Instruction: Print out the records precisely, keeping each line identical to its source.

Source data:
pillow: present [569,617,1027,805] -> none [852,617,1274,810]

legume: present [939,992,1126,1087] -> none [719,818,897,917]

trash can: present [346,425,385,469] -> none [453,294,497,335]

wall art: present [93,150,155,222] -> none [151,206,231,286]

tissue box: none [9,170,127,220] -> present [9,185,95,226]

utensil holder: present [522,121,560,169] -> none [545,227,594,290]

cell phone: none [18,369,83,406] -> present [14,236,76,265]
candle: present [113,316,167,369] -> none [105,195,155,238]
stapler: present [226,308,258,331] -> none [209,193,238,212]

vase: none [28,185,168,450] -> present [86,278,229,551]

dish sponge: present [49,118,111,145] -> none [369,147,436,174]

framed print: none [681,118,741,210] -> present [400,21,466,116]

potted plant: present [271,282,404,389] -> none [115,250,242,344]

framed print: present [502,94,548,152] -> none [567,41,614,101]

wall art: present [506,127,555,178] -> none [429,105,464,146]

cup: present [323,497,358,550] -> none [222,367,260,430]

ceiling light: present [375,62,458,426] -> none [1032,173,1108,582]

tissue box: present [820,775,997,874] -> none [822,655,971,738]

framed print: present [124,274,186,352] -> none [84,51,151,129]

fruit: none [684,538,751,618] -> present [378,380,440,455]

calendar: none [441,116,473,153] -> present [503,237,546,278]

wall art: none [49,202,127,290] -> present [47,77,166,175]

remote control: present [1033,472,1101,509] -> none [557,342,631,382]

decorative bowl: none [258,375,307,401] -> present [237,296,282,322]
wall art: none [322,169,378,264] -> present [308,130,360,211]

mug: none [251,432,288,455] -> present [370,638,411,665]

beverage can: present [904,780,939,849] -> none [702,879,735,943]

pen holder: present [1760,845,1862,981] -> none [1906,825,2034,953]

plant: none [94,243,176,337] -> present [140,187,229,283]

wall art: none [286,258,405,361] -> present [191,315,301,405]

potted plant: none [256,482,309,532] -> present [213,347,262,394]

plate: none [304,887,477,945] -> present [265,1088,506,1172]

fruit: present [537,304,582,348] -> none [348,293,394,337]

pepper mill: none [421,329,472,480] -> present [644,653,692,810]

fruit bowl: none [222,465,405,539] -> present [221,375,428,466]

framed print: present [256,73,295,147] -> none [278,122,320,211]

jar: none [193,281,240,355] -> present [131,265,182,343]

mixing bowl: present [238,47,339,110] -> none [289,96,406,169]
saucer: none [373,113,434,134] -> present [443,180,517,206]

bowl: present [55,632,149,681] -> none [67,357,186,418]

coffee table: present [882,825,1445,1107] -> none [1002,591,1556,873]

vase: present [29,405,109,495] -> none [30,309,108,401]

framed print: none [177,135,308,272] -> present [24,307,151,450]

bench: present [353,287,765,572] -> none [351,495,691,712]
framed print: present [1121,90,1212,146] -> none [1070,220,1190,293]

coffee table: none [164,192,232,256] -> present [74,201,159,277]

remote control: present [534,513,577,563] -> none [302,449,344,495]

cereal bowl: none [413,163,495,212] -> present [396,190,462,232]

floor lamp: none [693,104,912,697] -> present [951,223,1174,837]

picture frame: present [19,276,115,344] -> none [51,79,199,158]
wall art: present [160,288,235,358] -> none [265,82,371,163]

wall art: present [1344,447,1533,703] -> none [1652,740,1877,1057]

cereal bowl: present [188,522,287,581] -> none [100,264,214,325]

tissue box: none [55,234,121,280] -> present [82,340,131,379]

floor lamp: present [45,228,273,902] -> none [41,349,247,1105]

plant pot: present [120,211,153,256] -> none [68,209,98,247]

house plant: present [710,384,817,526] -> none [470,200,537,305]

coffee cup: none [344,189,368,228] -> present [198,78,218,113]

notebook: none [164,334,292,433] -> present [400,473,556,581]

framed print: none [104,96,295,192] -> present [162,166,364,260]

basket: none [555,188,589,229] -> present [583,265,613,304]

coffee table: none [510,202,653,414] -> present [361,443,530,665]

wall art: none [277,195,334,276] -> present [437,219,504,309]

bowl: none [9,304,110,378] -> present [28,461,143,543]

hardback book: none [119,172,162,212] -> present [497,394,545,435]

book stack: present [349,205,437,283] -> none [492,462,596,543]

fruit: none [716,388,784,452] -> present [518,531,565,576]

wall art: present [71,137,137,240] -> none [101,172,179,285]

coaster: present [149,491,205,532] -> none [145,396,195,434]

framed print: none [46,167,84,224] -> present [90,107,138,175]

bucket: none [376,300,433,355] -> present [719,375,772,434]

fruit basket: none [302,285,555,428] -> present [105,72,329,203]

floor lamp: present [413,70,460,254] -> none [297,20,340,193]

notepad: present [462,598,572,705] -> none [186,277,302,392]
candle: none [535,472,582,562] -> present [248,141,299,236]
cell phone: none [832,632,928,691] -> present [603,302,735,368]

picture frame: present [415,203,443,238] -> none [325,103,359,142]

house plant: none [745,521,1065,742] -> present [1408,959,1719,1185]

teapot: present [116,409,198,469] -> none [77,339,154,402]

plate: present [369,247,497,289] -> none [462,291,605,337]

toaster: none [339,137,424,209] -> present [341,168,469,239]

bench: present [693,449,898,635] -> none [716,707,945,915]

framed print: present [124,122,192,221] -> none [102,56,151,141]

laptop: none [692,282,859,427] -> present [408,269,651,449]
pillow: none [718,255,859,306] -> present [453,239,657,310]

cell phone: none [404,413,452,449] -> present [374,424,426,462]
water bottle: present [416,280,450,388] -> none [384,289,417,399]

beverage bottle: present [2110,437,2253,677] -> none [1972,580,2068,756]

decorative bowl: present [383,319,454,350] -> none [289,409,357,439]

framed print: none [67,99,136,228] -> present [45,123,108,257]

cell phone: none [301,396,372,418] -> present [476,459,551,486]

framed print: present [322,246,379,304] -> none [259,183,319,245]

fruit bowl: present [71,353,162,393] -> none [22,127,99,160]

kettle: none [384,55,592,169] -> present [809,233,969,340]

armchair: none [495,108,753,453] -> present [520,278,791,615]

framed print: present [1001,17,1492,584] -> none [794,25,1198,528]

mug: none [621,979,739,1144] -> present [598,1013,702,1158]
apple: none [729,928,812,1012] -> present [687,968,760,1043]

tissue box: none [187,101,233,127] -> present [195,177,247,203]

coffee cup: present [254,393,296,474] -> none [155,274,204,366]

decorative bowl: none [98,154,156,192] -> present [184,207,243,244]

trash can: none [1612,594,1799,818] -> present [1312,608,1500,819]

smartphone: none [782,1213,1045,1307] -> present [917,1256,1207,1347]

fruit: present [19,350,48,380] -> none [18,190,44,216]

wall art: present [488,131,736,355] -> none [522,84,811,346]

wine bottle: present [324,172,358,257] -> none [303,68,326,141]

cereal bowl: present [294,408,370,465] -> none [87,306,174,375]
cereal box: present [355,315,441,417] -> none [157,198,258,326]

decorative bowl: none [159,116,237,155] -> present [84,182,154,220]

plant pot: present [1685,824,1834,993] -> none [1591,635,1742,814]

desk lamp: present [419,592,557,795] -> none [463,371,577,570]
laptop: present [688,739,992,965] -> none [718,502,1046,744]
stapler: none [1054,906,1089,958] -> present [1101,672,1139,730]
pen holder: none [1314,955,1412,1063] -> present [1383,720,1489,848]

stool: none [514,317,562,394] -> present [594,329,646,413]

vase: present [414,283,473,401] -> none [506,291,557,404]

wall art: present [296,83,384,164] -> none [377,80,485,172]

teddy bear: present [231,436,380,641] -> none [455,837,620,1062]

Task solution:
pillow: present [569,617,1027,805] -> none [852,617,1274,810]

legume: present [939,992,1126,1087] -> none [719,818,897,917]

trash can: present [346,425,385,469] -> none [453,294,497,335]

wall art: present [93,150,155,222] -> none [151,206,231,286]

tissue box: none [9,170,127,220] -> present [9,185,95,226]

utensil holder: present [522,121,560,169] -> none [545,227,594,290]

cell phone: none [18,369,83,406] -> present [14,236,76,265]
candle: present [113,316,167,369] -> none [105,195,155,238]
stapler: present [226,308,258,331] -> none [209,193,238,212]

vase: none [28,185,168,450] -> present [86,278,229,551]

dish sponge: present [49,118,111,145] -> none [369,147,436,174]

framed print: none [681,118,741,210] -> present [400,21,466,116]

potted plant: present [271,282,404,389] -> none [115,250,242,344]

framed print: present [502,94,548,152] -> none [567,41,614,101]

wall art: present [506,127,555,178] -> none [429,105,464,146]

cup: present [323,497,358,550] -> none [222,367,260,430]

ceiling light: present [375,62,458,426] -> none [1032,173,1108,582]

tissue box: present [820,775,997,874] -> none [822,655,971,738]

framed print: present [124,274,186,352] -> none [84,51,151,129]

fruit: none [684,538,751,618] -> present [378,380,440,455]

calendar: none [441,116,473,153] -> present [503,237,546,278]

wall art: none [49,202,127,290] -> present [47,77,166,175]

remote control: present [1033,472,1101,509] -> none [557,342,631,382]

decorative bowl: none [258,375,307,401] -> present [237,296,282,322]
wall art: none [322,169,378,264] -> present [308,130,360,211]

mug: none [251,432,288,455] -> present [370,638,411,665]

beverage can: present [904,780,939,849] -> none [702,879,735,943]

pen holder: present [1760,845,1862,981] -> none [1906,825,2034,953]

plant: none [94,243,176,337] -> present [140,187,229,283]

wall art: none [286,258,405,361] -> present [191,315,301,405]

potted plant: none [256,482,309,532] -> present [213,347,262,394]

plate: none [304,887,477,945] -> present [265,1088,506,1172]

fruit: present [537,304,582,348] -> none [348,293,394,337]

pepper mill: none [421,329,472,480] -> present [644,653,692,810]

fruit bowl: none [222,465,405,539] -> present [221,375,428,466]

framed print: present [256,73,295,147] -> none [278,122,320,211]

jar: none [193,281,240,355] -> present [131,265,182,343]

mixing bowl: present [238,47,339,110] -> none [289,96,406,169]
saucer: none [373,113,434,134] -> present [443,180,517,206]

bowl: present [55,632,149,681] -> none [67,357,186,418]

coffee table: present [882,825,1445,1107] -> none [1002,591,1556,873]

vase: present [29,405,109,495] -> none [30,309,108,401]

framed print: none [177,135,308,272] -> present [24,307,151,450]

bench: present [353,287,765,572] -> none [351,495,691,712]
framed print: present [1121,90,1212,146] -> none [1070,220,1190,293]

coffee table: none [164,192,232,256] -> present [74,201,159,277]

remote control: present [534,513,577,563] -> none [302,449,344,495]

cereal bowl: none [413,163,495,212] -> present [396,190,462,232]

floor lamp: none [693,104,912,697] -> present [951,223,1174,837]

picture frame: present [19,276,115,344] -> none [51,79,199,158]
wall art: present [160,288,235,358] -> none [265,82,371,163]

wall art: present [1344,447,1533,703] -> none [1652,740,1877,1057]

cereal bowl: present [188,522,287,581] -> none [100,264,214,325]

tissue box: none [55,234,121,280] -> present [82,340,131,379]

floor lamp: present [45,228,273,902] -> none [41,349,247,1105]

plant pot: present [120,211,153,256] -> none [68,209,98,247]

house plant: present [710,384,817,526] -> none [470,200,537,305]

coffee cup: none [344,189,368,228] -> present [198,78,218,113]

notebook: none [164,334,292,433] -> present [400,473,556,581]

framed print: none [104,96,295,192] -> present [162,166,364,260]

basket: none [555,188,589,229] -> present [583,265,613,304]

coffee table: none [510,202,653,414] -> present [361,443,530,665]

wall art: none [277,195,334,276] -> present [437,219,504,309]

bowl: none [9,304,110,378] -> present [28,461,143,543]

hardback book: none [119,172,162,212] -> present [497,394,545,435]

book stack: present [349,205,437,283] -> none [492,462,596,543]

fruit: none [716,388,784,452] -> present [518,531,565,576]

wall art: present [71,137,137,240] -> none [101,172,179,285]

coaster: present [149,491,205,532] -> none [145,396,195,434]

framed print: none [46,167,84,224] -> present [90,107,138,175]

bucket: none [376,300,433,355] -> present [719,375,772,434]

fruit basket: none [302,285,555,428] -> present [105,72,329,203]

floor lamp: present [413,70,460,254] -> none [297,20,340,193]

notepad: present [462,598,572,705] -> none [186,277,302,392]
candle: none [535,472,582,562] -> present [248,141,299,236]
cell phone: none [832,632,928,691] -> present [603,302,735,368]

picture frame: present [415,203,443,238] -> none [325,103,359,142]

house plant: none [745,521,1065,742] -> present [1408,959,1719,1185]

teapot: present [116,409,198,469] -> none [77,339,154,402]

plate: present [369,247,497,289] -> none [462,291,605,337]

toaster: none [339,137,424,209] -> present [341,168,469,239]

bench: present [693,449,898,635] -> none [716,707,945,915]

framed print: present [124,122,192,221] -> none [102,56,151,141]

laptop: none [692,282,859,427] -> present [408,269,651,449]
pillow: none [718,255,859,306] -> present [453,239,657,310]

cell phone: none [404,413,452,449] -> present [374,424,426,462]
water bottle: present [416,280,450,388] -> none [384,289,417,399]

beverage bottle: present [2110,437,2253,677] -> none [1972,580,2068,756]

decorative bowl: present [383,319,454,350] -> none [289,409,357,439]

framed print: none [67,99,136,228] -> present [45,123,108,257]

cell phone: none [301,396,372,418] -> present [476,459,551,486]

framed print: present [322,246,379,304] -> none [259,183,319,245]

fruit bowl: present [71,353,162,393] -> none [22,127,99,160]

kettle: none [384,55,592,169] -> present [809,233,969,340]

armchair: none [495,108,753,453] -> present [520,278,791,615]

framed print: present [1001,17,1492,584] -> none [794,25,1198,528]

mug: none [621,979,739,1144] -> present [598,1013,702,1158]
apple: none [729,928,812,1012] -> present [687,968,760,1043]

tissue box: none [187,101,233,127] -> present [195,177,247,203]

coffee cup: present [254,393,296,474] -> none [155,274,204,366]

decorative bowl: none [98,154,156,192] -> present [184,207,243,244]

trash can: none [1612,594,1799,818] -> present [1312,608,1500,819]

smartphone: none [782,1213,1045,1307] -> present [917,1256,1207,1347]

fruit: present [19,350,48,380] -> none [18,190,44,216]

wall art: present [488,131,736,355] -> none [522,84,811,346]

wine bottle: present [324,172,358,257] -> none [303,68,326,141]

cereal bowl: present [294,408,370,465] -> none [87,306,174,375]
cereal box: present [355,315,441,417] -> none [157,198,258,326]

decorative bowl: none [159,116,237,155] -> present [84,182,154,220]

plant pot: present [1685,824,1834,993] -> none [1591,635,1742,814]

desk lamp: present [419,592,557,795] -> none [463,371,577,570]
laptop: present [688,739,992,965] -> none [718,502,1046,744]
stapler: none [1054,906,1089,958] -> present [1101,672,1139,730]
pen holder: none [1314,955,1412,1063] -> present [1383,720,1489,848]

stool: none [514,317,562,394] -> present [594,329,646,413]

vase: present [414,283,473,401] -> none [506,291,557,404]

wall art: present [296,83,384,164] -> none [377,80,485,172]

teddy bear: present [231,436,380,641] -> none [455,837,620,1062]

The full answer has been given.